PROBLEM STATEMENT → Return every line of the records that contains the string "Durée", matching case exactly.

--- DATA RECORDS Enclosed Below ---

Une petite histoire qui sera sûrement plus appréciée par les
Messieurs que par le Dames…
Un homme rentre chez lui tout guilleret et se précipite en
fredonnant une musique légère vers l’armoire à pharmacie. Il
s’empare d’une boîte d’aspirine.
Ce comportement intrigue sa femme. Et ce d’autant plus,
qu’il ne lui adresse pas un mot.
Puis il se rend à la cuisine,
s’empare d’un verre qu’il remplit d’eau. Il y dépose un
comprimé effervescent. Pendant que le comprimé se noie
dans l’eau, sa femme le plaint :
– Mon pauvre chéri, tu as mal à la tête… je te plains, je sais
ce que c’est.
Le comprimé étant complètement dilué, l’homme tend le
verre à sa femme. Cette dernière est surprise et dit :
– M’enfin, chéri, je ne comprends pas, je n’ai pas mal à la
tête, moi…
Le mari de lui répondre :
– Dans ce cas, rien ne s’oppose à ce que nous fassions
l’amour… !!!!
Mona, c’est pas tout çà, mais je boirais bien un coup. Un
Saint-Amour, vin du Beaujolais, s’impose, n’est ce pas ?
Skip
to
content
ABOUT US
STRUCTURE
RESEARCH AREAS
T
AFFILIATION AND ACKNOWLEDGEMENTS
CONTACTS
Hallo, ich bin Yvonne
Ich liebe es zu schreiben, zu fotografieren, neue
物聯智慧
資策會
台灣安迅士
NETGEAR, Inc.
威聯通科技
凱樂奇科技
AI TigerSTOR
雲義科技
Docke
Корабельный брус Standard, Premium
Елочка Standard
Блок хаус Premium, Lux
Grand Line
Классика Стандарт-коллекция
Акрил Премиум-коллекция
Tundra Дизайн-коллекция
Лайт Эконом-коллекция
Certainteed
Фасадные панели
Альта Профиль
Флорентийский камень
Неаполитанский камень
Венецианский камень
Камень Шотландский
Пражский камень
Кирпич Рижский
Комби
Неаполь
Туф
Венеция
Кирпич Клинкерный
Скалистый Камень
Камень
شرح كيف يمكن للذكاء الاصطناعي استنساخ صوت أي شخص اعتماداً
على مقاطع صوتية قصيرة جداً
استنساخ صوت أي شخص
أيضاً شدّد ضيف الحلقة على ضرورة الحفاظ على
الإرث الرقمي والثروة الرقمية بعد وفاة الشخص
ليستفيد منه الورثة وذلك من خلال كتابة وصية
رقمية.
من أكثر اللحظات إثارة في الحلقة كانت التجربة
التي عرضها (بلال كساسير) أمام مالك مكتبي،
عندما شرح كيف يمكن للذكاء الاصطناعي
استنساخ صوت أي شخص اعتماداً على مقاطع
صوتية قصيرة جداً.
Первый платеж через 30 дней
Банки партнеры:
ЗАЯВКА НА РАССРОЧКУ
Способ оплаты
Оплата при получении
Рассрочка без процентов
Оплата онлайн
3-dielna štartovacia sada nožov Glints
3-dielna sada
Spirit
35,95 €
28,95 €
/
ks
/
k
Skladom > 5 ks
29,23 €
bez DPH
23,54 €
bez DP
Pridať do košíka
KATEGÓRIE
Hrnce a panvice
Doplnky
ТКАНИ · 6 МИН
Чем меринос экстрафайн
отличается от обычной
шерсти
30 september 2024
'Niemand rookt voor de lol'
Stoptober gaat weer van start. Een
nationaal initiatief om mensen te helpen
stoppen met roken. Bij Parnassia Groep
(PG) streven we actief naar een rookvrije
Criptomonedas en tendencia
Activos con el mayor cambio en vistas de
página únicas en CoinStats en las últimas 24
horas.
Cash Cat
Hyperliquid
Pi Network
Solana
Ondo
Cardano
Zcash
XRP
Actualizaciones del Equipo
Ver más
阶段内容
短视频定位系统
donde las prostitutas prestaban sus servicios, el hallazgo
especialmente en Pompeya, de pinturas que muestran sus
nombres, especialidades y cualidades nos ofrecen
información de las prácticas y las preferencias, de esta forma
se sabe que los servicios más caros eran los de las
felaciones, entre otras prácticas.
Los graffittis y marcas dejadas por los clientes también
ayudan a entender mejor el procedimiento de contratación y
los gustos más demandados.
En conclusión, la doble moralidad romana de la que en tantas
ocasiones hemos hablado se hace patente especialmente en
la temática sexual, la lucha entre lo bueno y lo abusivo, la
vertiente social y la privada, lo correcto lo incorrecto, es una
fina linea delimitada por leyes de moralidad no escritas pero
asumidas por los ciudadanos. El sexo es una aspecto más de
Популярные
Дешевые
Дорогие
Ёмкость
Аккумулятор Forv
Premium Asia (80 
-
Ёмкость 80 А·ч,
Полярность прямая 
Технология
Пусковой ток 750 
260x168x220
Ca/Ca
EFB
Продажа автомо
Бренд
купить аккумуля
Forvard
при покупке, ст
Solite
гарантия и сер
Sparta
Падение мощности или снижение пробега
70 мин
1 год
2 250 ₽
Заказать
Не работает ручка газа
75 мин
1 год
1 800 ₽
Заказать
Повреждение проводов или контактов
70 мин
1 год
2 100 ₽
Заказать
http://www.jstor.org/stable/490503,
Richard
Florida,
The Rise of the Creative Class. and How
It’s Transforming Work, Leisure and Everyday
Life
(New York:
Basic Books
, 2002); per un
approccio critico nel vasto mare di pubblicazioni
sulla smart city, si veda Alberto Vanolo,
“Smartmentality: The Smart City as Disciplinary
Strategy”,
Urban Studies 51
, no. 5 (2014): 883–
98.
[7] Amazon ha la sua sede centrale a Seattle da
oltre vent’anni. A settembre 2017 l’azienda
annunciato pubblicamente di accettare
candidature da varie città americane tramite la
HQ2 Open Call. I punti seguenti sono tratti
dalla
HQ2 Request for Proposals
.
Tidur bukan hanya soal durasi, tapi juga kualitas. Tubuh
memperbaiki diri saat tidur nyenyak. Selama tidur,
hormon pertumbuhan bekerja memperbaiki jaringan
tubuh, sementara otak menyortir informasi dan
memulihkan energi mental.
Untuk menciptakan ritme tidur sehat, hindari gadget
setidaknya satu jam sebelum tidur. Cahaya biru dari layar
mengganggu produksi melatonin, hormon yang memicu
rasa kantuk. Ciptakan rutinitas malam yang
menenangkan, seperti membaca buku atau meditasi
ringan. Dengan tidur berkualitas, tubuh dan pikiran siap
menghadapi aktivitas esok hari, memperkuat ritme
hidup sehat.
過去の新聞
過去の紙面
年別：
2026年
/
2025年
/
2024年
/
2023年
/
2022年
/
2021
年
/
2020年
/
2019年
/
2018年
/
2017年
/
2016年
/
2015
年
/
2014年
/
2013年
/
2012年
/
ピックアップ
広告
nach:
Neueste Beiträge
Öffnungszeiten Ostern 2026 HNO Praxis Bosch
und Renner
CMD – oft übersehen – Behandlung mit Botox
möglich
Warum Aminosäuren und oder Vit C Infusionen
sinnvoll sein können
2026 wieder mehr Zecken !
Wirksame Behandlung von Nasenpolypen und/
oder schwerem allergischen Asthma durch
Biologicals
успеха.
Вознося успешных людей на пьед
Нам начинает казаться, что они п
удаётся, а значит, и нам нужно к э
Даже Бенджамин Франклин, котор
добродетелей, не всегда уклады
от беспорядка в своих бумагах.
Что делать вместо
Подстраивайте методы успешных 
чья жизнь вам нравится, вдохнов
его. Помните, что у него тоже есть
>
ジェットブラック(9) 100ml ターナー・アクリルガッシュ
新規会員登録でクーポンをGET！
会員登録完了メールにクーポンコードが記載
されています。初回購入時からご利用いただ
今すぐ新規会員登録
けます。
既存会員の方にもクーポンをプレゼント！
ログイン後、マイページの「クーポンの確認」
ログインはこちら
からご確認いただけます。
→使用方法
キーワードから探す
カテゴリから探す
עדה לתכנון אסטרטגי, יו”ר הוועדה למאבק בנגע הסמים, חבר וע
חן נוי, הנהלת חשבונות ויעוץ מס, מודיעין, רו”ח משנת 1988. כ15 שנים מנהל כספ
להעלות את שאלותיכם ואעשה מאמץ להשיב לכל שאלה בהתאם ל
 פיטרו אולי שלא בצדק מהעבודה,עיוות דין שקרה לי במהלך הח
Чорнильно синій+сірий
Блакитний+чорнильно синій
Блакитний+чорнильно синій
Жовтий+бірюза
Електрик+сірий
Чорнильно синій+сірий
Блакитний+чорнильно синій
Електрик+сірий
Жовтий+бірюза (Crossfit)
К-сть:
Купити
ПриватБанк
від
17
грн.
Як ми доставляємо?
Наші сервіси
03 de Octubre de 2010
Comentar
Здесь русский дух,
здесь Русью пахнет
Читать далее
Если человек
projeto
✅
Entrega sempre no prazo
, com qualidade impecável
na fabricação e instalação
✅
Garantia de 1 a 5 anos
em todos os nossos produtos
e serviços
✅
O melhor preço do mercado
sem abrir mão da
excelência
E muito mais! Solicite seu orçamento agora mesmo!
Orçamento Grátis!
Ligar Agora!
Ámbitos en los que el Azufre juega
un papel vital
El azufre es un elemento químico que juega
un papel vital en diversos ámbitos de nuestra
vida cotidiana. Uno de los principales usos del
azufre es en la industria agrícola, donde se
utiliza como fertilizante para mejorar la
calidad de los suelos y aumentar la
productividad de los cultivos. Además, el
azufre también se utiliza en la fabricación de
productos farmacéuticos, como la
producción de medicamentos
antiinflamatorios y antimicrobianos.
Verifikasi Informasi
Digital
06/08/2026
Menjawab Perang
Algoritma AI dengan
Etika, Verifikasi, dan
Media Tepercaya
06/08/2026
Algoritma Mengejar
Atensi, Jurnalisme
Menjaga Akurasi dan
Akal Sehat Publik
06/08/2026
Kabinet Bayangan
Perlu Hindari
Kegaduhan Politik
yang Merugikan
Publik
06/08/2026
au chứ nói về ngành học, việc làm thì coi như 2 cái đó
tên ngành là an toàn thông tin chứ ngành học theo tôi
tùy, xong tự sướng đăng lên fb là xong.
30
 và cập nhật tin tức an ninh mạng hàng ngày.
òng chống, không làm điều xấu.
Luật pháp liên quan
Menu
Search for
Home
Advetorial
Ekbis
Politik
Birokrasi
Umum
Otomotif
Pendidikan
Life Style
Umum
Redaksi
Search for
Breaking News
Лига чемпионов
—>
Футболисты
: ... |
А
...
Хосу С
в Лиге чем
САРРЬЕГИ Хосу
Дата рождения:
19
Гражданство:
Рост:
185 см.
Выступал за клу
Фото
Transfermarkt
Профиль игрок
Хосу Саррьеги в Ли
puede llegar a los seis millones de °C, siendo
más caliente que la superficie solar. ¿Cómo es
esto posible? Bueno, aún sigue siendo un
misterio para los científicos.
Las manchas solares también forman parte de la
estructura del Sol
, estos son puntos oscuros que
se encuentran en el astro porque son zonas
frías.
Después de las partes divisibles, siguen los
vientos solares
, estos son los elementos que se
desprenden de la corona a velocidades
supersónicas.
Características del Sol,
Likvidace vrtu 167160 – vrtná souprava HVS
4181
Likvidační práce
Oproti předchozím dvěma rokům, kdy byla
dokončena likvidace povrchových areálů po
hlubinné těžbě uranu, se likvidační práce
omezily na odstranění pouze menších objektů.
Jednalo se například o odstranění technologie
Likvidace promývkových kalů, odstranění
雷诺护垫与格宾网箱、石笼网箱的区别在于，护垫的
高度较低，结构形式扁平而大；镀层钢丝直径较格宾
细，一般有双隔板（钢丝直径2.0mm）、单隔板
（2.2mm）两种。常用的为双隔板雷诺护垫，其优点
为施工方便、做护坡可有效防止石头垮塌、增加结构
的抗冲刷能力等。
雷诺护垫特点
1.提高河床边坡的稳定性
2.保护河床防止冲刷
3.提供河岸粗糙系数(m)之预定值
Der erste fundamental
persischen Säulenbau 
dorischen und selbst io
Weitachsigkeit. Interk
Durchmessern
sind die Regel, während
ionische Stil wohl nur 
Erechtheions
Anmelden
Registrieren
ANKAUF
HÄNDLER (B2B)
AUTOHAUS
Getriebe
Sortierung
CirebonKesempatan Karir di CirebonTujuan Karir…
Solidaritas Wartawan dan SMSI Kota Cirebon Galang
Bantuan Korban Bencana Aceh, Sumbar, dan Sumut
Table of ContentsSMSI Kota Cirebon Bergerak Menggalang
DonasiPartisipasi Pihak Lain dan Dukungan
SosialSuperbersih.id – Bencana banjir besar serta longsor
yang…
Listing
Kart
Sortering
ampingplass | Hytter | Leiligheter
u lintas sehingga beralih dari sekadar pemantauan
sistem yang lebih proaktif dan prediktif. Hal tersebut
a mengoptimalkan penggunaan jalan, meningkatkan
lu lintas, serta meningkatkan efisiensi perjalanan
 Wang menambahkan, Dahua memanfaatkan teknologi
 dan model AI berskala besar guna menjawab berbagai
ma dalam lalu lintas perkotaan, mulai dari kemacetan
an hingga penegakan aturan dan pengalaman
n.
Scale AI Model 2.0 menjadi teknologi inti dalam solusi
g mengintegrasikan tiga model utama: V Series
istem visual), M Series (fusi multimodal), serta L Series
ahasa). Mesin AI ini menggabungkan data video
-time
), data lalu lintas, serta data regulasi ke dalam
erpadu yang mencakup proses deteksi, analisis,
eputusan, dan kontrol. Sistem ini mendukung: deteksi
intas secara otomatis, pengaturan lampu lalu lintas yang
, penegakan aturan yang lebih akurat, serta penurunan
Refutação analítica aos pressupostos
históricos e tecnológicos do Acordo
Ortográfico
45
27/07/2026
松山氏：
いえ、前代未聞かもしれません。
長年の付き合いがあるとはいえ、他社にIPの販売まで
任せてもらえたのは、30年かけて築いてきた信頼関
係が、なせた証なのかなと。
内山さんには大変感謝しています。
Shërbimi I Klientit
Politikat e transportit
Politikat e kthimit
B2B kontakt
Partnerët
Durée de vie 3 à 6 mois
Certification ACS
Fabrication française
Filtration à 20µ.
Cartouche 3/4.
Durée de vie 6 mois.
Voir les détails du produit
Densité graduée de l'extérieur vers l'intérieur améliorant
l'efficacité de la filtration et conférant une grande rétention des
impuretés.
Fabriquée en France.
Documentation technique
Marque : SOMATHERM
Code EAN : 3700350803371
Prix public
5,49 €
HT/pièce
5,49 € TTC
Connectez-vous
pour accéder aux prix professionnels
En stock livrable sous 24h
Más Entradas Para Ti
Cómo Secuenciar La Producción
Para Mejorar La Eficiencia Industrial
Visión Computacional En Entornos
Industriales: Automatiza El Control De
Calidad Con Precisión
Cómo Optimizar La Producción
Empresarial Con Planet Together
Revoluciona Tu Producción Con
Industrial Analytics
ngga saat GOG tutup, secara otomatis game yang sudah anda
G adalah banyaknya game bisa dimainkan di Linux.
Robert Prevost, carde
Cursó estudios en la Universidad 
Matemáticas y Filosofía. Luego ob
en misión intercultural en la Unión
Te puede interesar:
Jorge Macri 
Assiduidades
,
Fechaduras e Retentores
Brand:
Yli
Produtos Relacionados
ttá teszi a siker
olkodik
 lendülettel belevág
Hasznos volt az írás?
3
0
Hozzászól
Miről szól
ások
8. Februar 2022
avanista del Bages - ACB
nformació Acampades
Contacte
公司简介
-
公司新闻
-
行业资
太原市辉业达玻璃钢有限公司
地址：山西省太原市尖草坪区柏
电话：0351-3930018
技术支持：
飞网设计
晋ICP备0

--- End of Enclosed DATA RECORDS ---

ANSWER BOX →
Durée de vie 3 à 6 mois
Durée de vie 6 mois.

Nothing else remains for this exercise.